The layers that we want to use are defined in the plugins parameter, both for global_costmap and local_costmap:
local_costmap:
...
plugins: ["voxel_layer", "inflation_layer"]
These values list the mapped layer names, and also serve as namespaces for the layer parameters:
plugins: ["voxel_layer", "inflation_layer"]
inflation_layer:
...
voxel_layer:
...
Note that each layer/namespace in this list must have a plugin parameter defining the type of plugin to be loaded for that specific layer.
For the static layer, we set the map_subscribe_transient_local parameter to True. This sets the QoS settings for the map topic.
Another important parameter for the static layer is the map_topic which defines the map topic to subscribe to. This defaults to /map topic when not defined.
For the obstacle layer, we define its sensor source under the observation_sources parameter as scan (and on the following lines, we set its parameters). We set its topic parameter as the topic that publishes the defined sensor source and we set the data_type according to the sensor source it will use. In our configuration, the obstacle layer will use the LaserScan published by the lidar sensor to /scan.
Note that the obstacle layer and voxel layer can use either or both LaserScan and PointCloud2 as their data_type but it is set to LaserScan by default. The code snippet below shows an example of using both the LaserScan and PointCloud2 as the sensor sources. This may be particularly useful when setting up your own physical robot.
obstacle_layer:
plugin: "nav2_costmap_2d::ObstacleLayer"
enabled: True
observation_sources: scan pointcloud
scan:
topic: /scan
data_type: "LaserScan"
pointcloud:
topic: /depth_camera/points
data_type: "PointCloud2"
For the other parameters of the obstacle layer, the max_obstacle_height parameter sets the maximum height of the sensor reading to return to the occupancy grid. The minimum height of the sensor reading can also be set using the min_obstacle_height parameter, which defaults to 0 since we did not set it in the configation.
The clearing parameter is used to set whether the obstacle is to be removed from the costmap or not. The clearing operation is done by raytracing through the grid.
The maximum and minimum range to raytrace clear objects from the costmap is set using the raytrace_max_range and raytrace_min_range respectively.
The marking parameter is used to set whether the inserted obstacle is marked into the costmap or not.
We also set the maximum and minimum range to mark obstacles in the costmap through the obstacle_max_range and obstacle_min_range respectively.
For the inflation layer, we set the exponential decay factor across the inflation radius using the cost_scaling_factor parameter. The value of the radius to inflate around lethal obstacles is defined using the inflation_radius.

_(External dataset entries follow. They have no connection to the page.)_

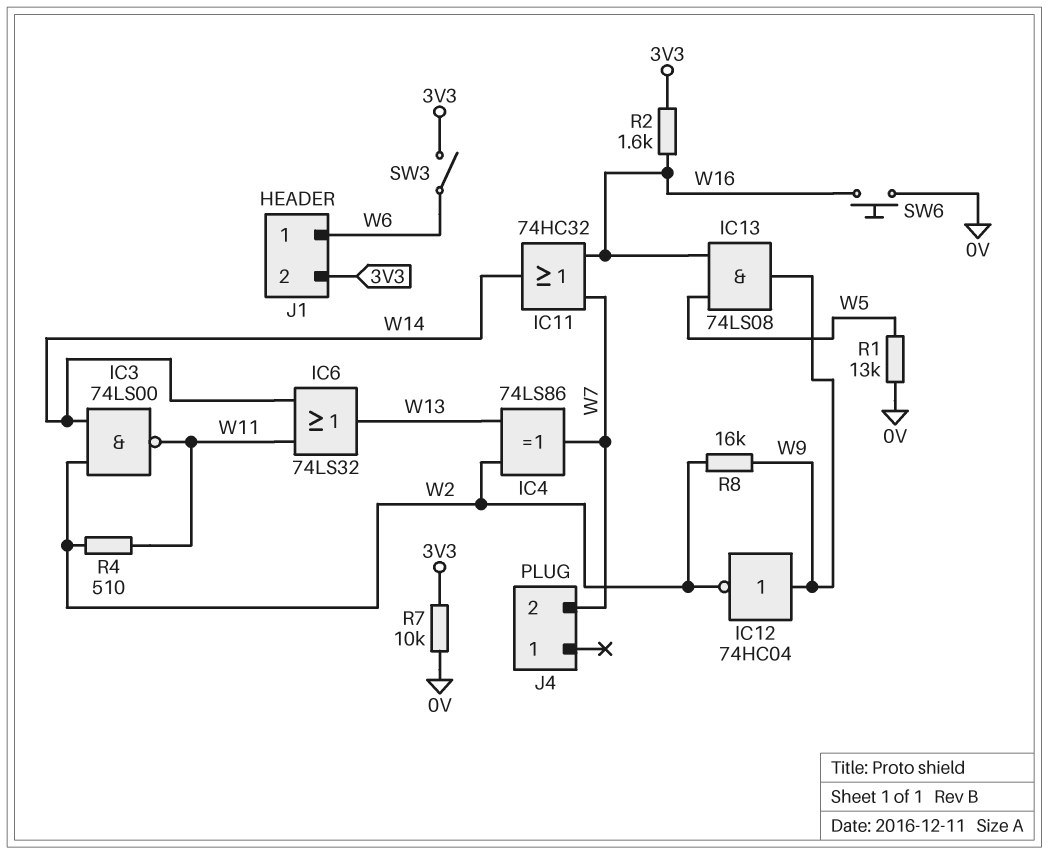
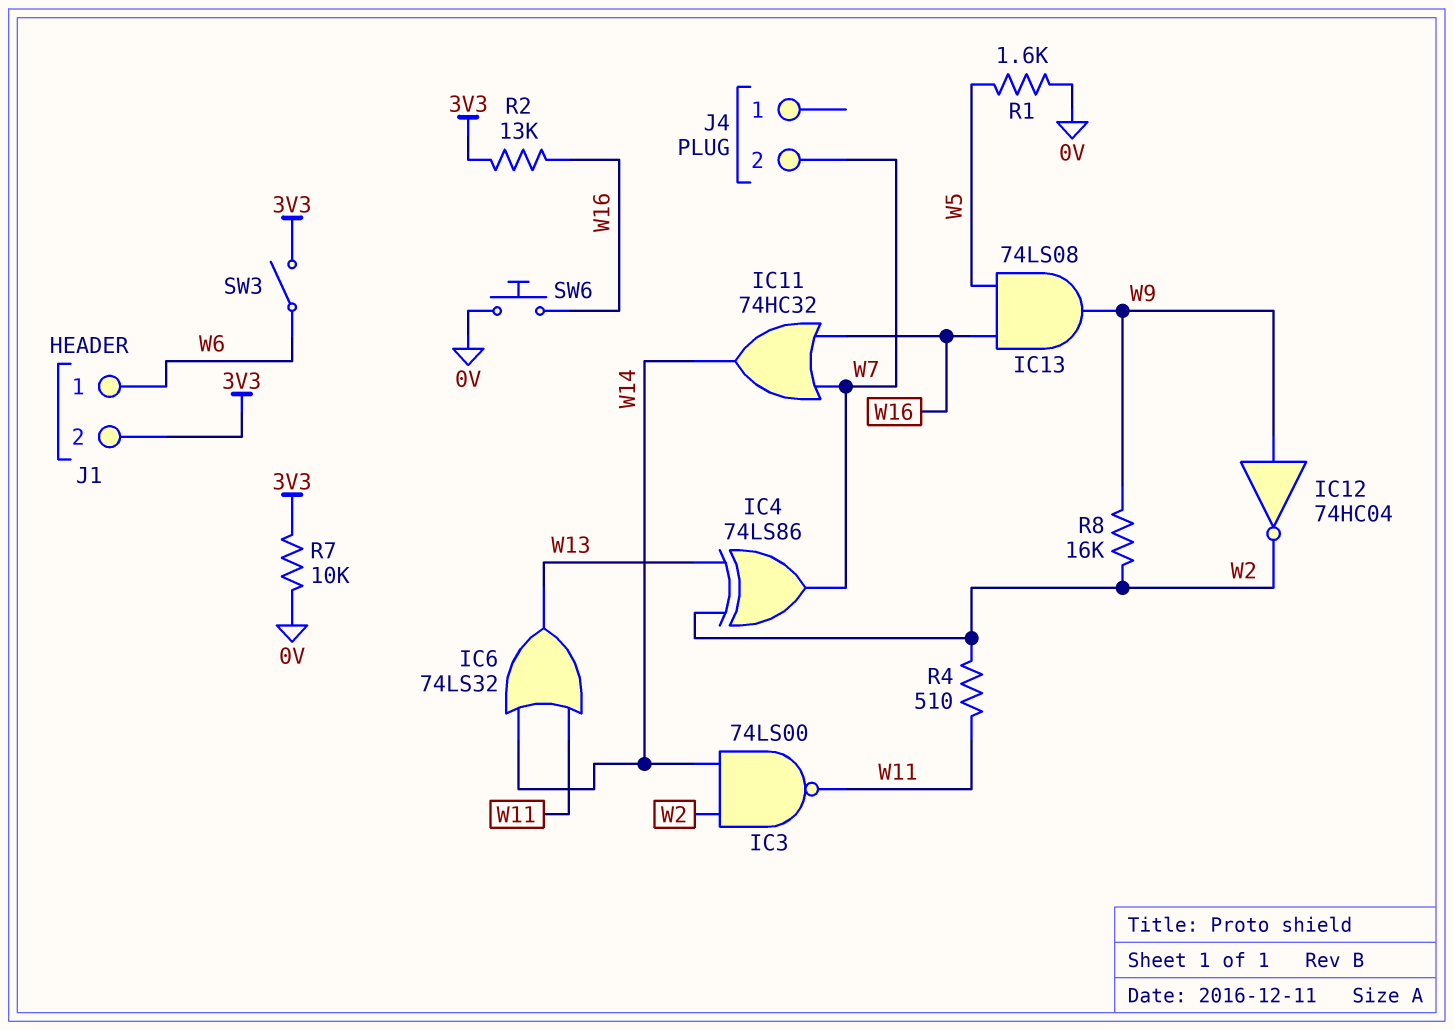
R1: 13k (0V, W5) -> 1.6k (0V, W5)
R2: 1.6k (3V3, W16) -> 13k (3V3, W16)

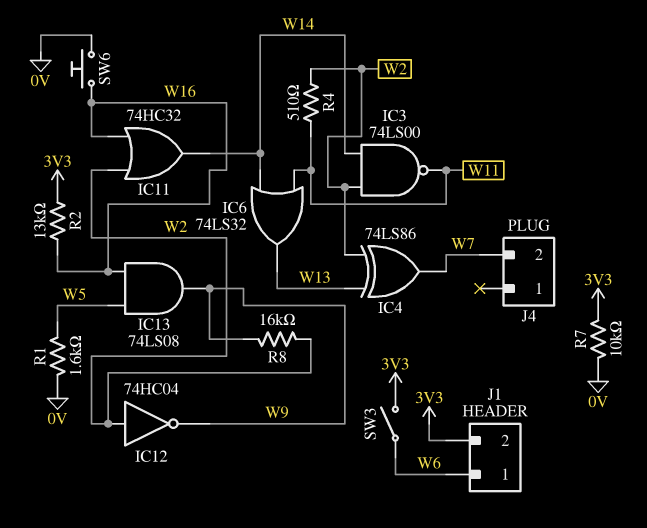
IC11: OR 74HC32 (in W7, in W16, out W14) -> OR 74HC32 (in W2, in W16, out W14)
IC12: NOT 74HC04 (in W9, out W2) -> NOT 74HC04 (in W2, out W9)

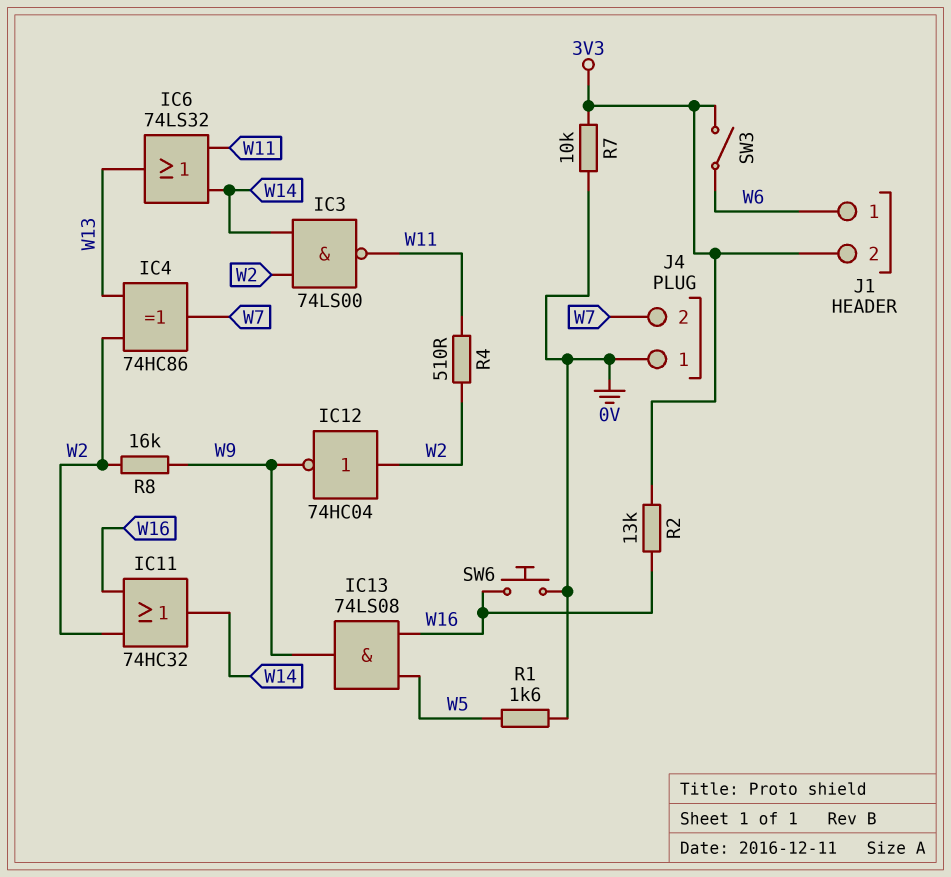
IC4: XOR 74LS86 (in W2, in W13, out W7) -> XOR 74HC86 (in W2, in W13, out W7)
J4 pin 1: none -> 0V

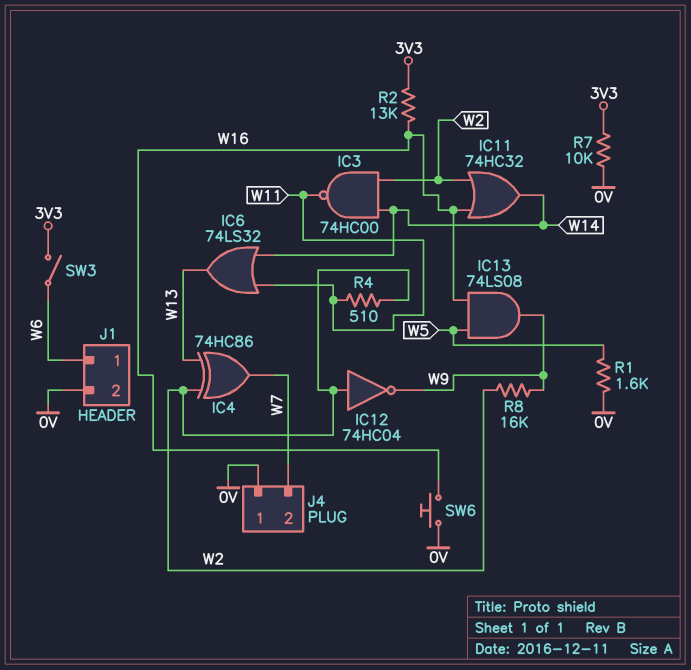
IC3: NAND 74LS00 (in W2, in W14, out W11) -> NAND 74HC00 (in W2, in W14, out W11)
J1 pin 2: 3V3 -> 0V

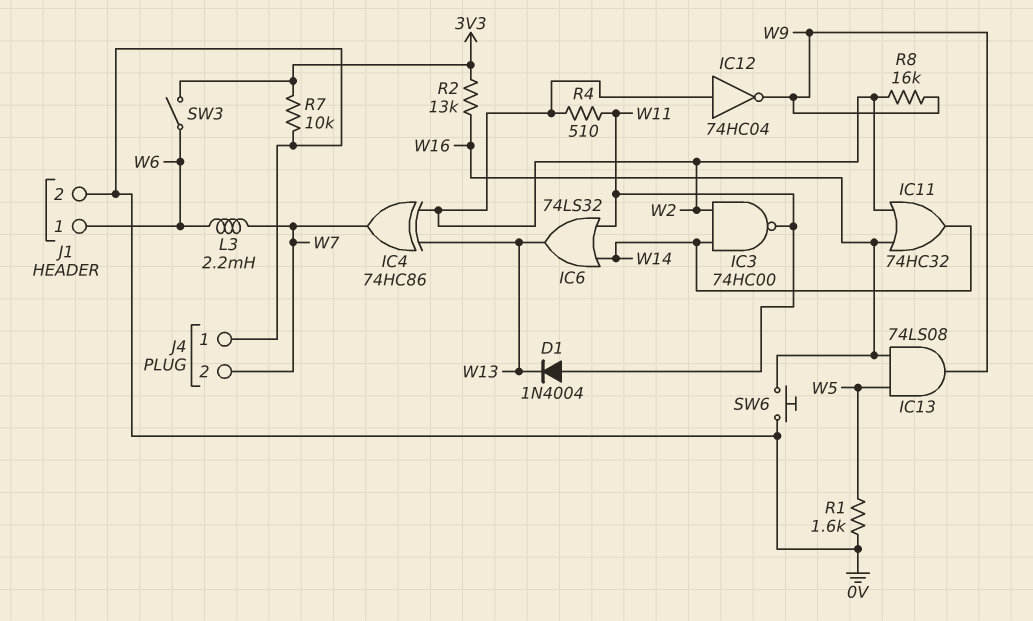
D1: none -> diode 1N4004 (A W11, K W13)
L3: none -> 2.2mH (W6, W7)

For the voxel layer, we set the publish_voxel_map parameter to True to enable the publishing of the 3D voxel grid. The resolution of the voxels in height is defined using the z_resolution parameter, while the number of voxels in each column is defined using the z_voxels parameter.

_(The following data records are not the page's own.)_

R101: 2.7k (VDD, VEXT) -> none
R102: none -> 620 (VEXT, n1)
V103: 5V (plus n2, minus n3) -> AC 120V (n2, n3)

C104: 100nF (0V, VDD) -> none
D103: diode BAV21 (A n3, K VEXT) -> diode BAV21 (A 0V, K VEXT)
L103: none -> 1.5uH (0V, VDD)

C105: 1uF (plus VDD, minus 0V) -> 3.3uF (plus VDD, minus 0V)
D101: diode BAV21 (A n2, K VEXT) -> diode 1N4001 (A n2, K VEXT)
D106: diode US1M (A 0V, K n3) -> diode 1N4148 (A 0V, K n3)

The mark_threshold parameter sets the minimum number of voxels in a column to mark as occupied in the occupancy grid. We set the observation_sources parameter of the voxel layer to scan, and we set the scan parameters similar to the parameters that we have discussed for the obstacle layer. As defined in its topic and data_type parameters, the voxel layer will use the LaserScan published on the /scan topic by the lidar scanner.

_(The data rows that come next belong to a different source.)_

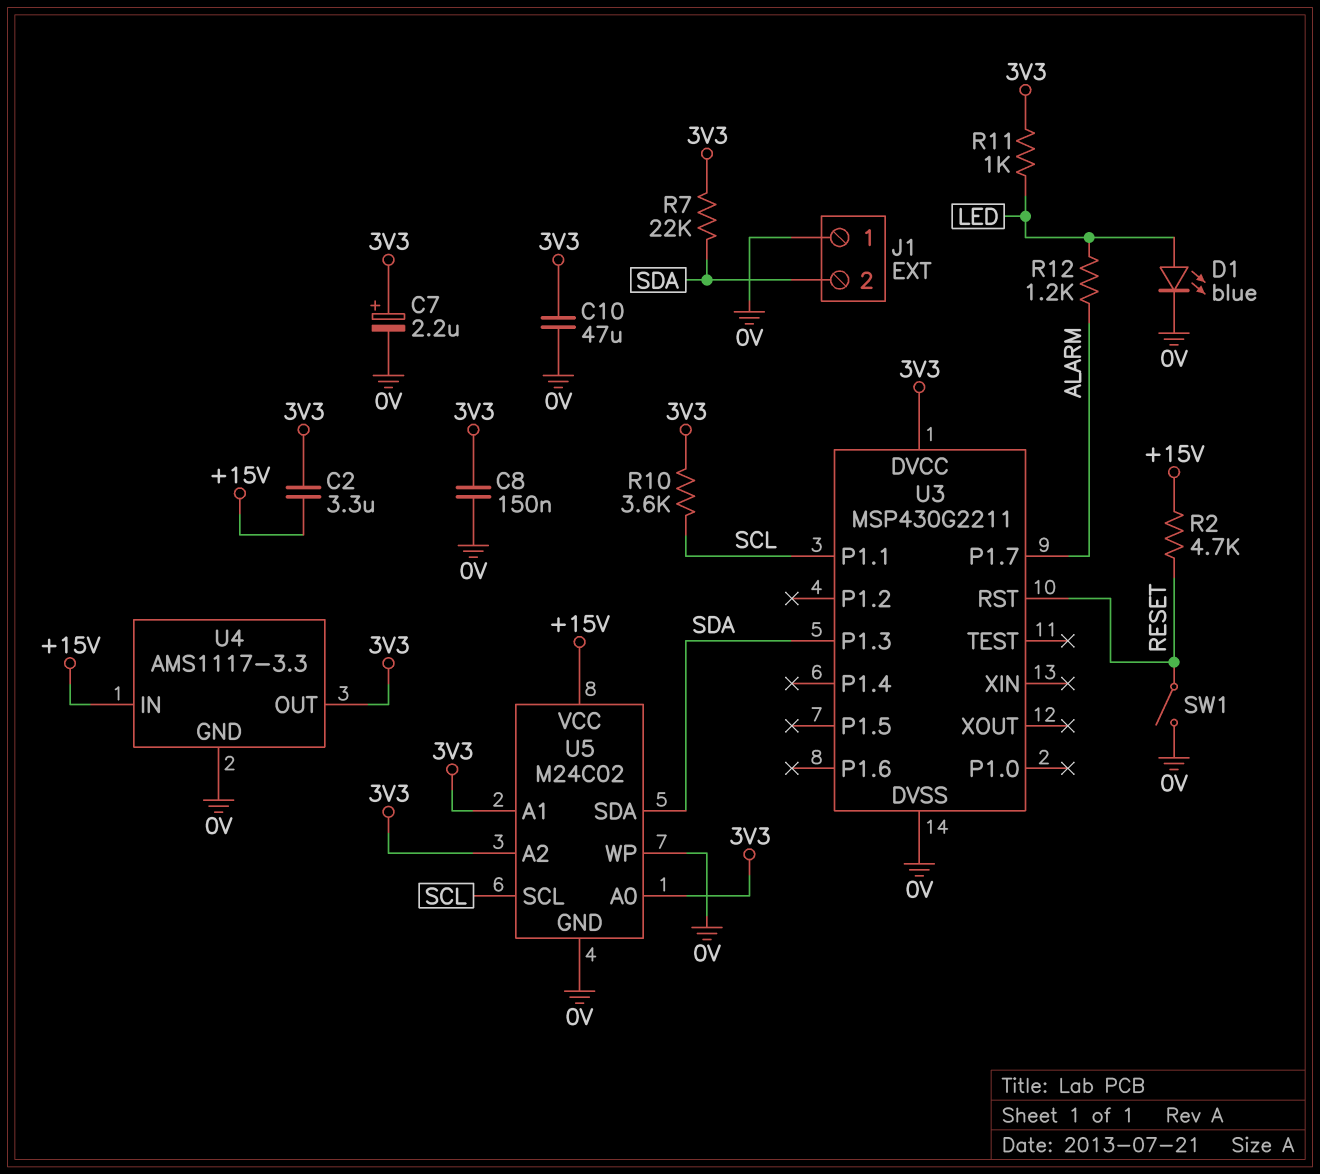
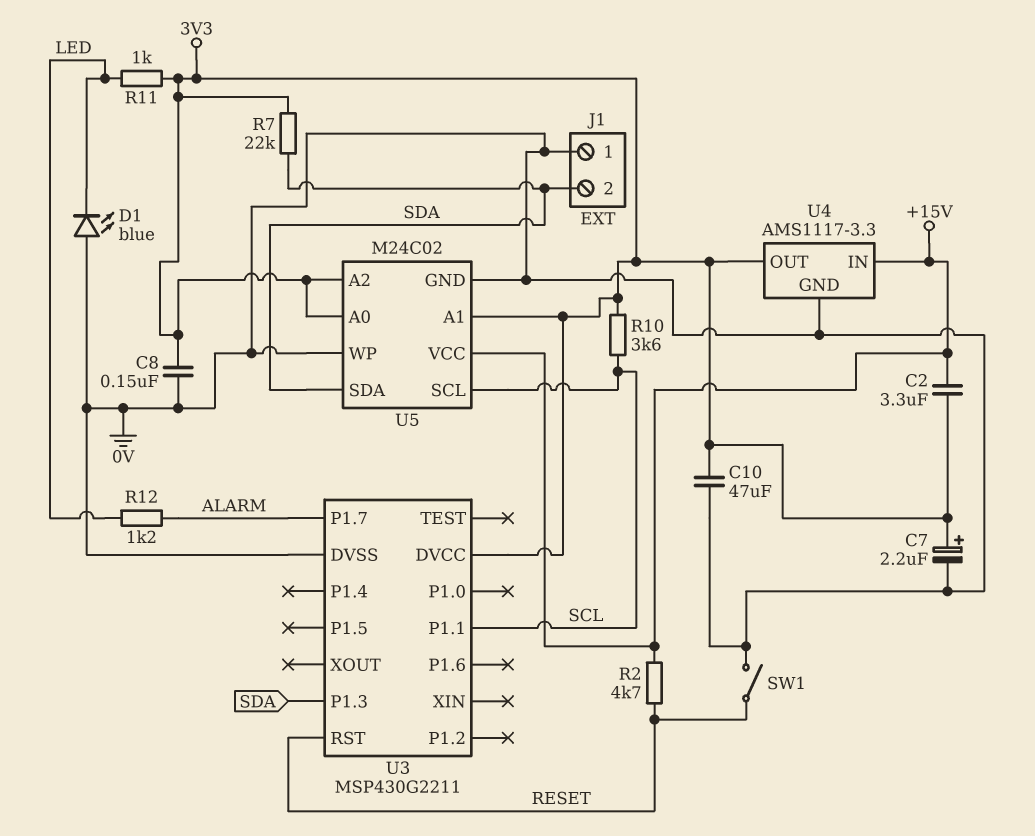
D1: LED blue (A LED, K 0V) -> LED blue (A 0V, K LED)

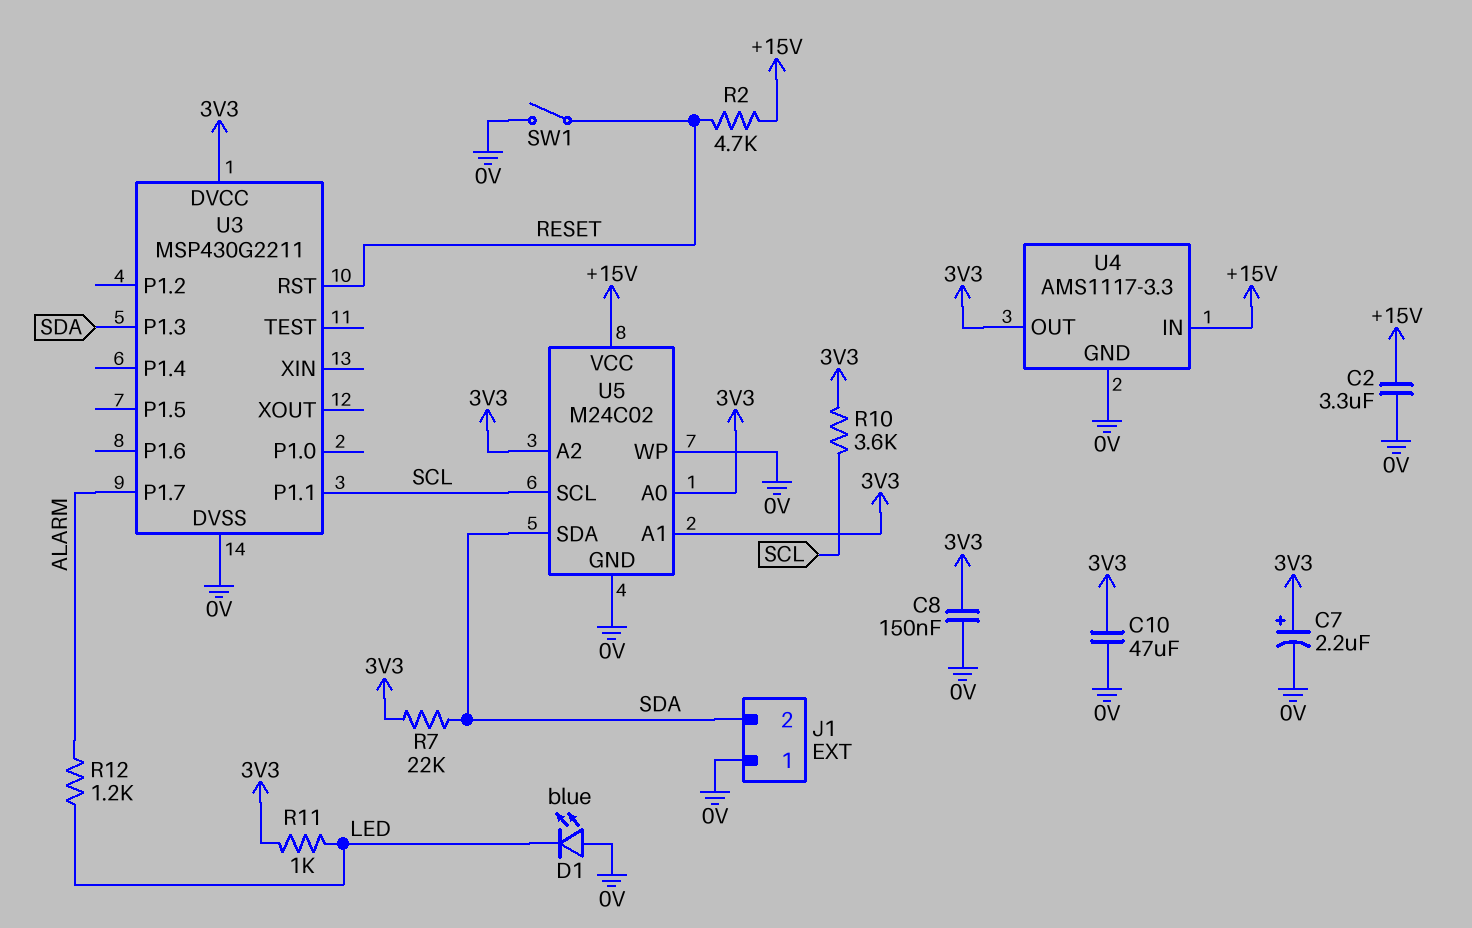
C2: 3.3uF (+15V, 3V3) -> 3.3uF (+15V, 0V)

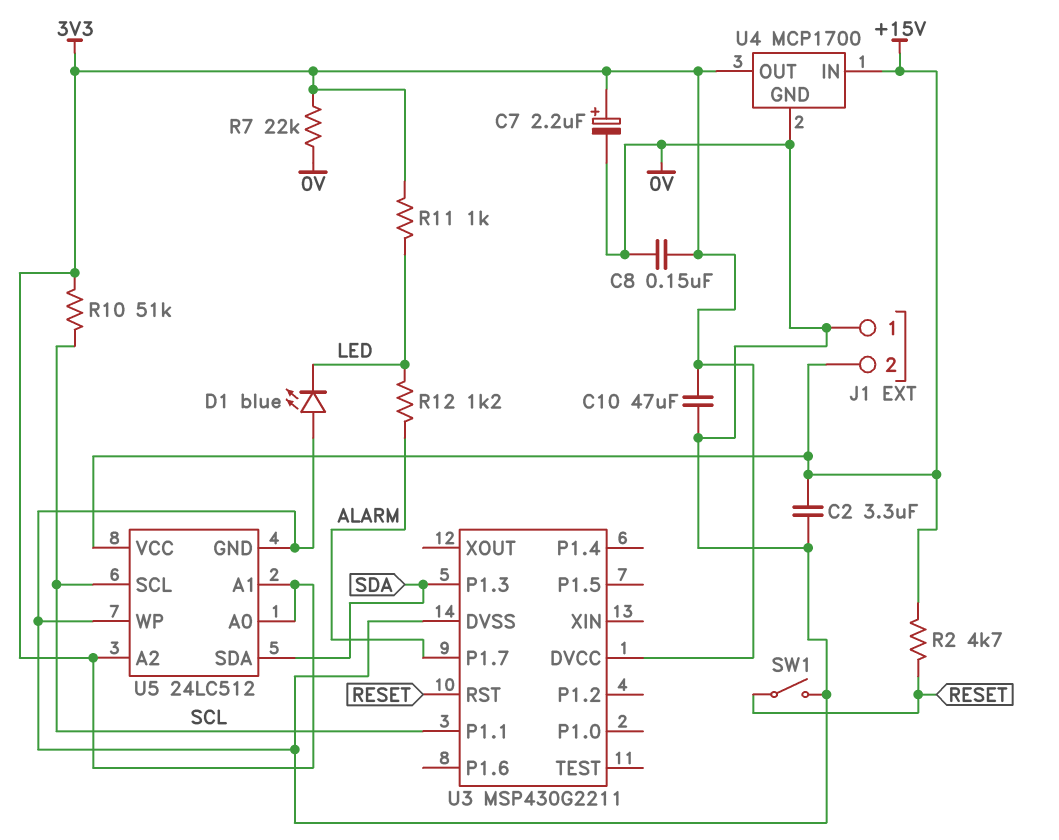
J1 pin 2: SDA -> +15V
R7: 22k (3V3, SDA) -> 22k (0V, 3V3)
R10: 3.6k (3V3, SCL) -> 51k (3V3, SCL)
U4: AMS1117-3.3 -> MCP1700
U5: M24C02 -> 24LC512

Note that the we are not using a range layer for our configuration but it may be useful for your own robot setup. For the range layer, its basic parameters are the topics, input_sensor_type, and clear_on_max_reading parameters. The range topics to subscribe to are defined in the topics parameter. The input_sensor_type is set to either ALL, VARIABLE, or FIXED. The clear_on_max_reading is a boolean parameter that sets whether to clear the sensor readings on max range.